Christopher McKnight Nichols is Professor of History and Wayne Woodrow Hayes Chair in National Security Studies, Mershon Center for International Security Studies, at The Ohio State University.

Nichols specializes in the history of the United States and its relationship to the rest of the world, particularly in the areas of isolationism, internationalism, and globalization, as well as the role of ideas and ideologies in U.S. foreign relations. He is also an expert on modern U.S. intellectual, political, and cultural history, from the Gilded Age and Progressive Era (1880-1920) through the present.

 

David Milne

David Milne was born in Edinburgh in 1976. He graduated from the London School of Economics and Political Science with a BA in History in 1998 and an MSc in the History of International Relations in 2000. He moved to the University of Cambridge in 2001, where he was awarded his Ph.D. in 2005.

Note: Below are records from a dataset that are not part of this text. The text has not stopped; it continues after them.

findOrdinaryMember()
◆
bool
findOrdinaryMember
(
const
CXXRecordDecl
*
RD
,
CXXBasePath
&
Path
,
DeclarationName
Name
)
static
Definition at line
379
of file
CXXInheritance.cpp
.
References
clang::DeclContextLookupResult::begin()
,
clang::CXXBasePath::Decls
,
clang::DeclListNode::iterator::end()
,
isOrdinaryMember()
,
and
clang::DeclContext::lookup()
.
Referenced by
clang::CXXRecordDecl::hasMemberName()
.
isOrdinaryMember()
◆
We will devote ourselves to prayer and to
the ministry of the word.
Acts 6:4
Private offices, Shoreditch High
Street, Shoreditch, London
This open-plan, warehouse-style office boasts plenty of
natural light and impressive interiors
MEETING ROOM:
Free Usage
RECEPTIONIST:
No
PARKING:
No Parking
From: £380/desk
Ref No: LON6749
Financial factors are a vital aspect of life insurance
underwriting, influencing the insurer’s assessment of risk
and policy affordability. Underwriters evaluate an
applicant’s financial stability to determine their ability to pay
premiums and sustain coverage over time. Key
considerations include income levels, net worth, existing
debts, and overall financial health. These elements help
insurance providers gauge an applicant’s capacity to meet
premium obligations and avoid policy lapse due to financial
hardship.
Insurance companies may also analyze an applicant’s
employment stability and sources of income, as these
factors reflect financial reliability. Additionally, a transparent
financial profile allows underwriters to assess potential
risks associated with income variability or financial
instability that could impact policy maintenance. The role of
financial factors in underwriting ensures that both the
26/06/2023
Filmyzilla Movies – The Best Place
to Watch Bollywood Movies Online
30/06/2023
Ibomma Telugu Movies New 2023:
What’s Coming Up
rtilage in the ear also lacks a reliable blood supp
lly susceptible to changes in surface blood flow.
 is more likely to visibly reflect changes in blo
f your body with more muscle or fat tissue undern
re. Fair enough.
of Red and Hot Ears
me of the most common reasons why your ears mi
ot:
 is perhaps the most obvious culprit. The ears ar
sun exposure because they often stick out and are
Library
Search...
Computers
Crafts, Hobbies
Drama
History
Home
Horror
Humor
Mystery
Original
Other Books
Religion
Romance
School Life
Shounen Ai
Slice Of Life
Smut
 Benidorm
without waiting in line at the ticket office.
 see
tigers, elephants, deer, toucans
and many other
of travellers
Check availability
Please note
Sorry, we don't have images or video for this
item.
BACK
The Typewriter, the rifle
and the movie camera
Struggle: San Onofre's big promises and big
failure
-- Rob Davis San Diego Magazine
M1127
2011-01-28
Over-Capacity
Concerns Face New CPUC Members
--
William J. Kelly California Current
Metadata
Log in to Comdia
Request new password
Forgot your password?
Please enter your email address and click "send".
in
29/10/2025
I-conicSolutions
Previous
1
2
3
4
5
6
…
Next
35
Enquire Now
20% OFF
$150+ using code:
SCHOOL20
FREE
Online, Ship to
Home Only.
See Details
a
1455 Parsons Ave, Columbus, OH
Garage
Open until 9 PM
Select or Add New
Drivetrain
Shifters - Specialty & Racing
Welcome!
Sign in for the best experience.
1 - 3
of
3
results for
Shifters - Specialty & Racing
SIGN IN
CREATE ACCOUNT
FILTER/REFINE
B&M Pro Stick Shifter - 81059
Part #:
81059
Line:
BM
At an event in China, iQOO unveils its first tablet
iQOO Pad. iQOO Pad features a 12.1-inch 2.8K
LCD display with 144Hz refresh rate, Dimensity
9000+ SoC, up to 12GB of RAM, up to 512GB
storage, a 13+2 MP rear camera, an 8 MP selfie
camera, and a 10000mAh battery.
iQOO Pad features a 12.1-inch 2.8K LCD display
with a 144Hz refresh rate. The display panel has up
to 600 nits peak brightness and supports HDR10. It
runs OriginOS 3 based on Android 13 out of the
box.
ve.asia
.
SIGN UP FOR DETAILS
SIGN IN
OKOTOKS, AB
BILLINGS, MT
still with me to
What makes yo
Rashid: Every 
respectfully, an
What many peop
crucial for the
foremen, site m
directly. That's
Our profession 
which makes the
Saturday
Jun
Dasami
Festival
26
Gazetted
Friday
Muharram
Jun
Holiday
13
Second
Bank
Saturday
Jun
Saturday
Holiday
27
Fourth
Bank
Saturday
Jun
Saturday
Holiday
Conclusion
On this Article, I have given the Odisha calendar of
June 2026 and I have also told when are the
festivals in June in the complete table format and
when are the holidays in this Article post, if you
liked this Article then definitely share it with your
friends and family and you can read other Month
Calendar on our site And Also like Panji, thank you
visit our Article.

His first book, America’s Rasputin: Walt Rostow and the Vietnam War, was published by Hill and Wang in 2008. His second book, Worldmaking: The Art and Science of American Diplomacy was published in 2015 by Farrar, Straus and Giroux. The Booker Prize-longlisted novelist Christos Tsiolkas selected Worldmaking as one of his best reads of 2021 for The Sydney Morning Herald. Tsiolkas described the book as "a joyful surprise. Milne has a born writer’s intuition for narrative and character."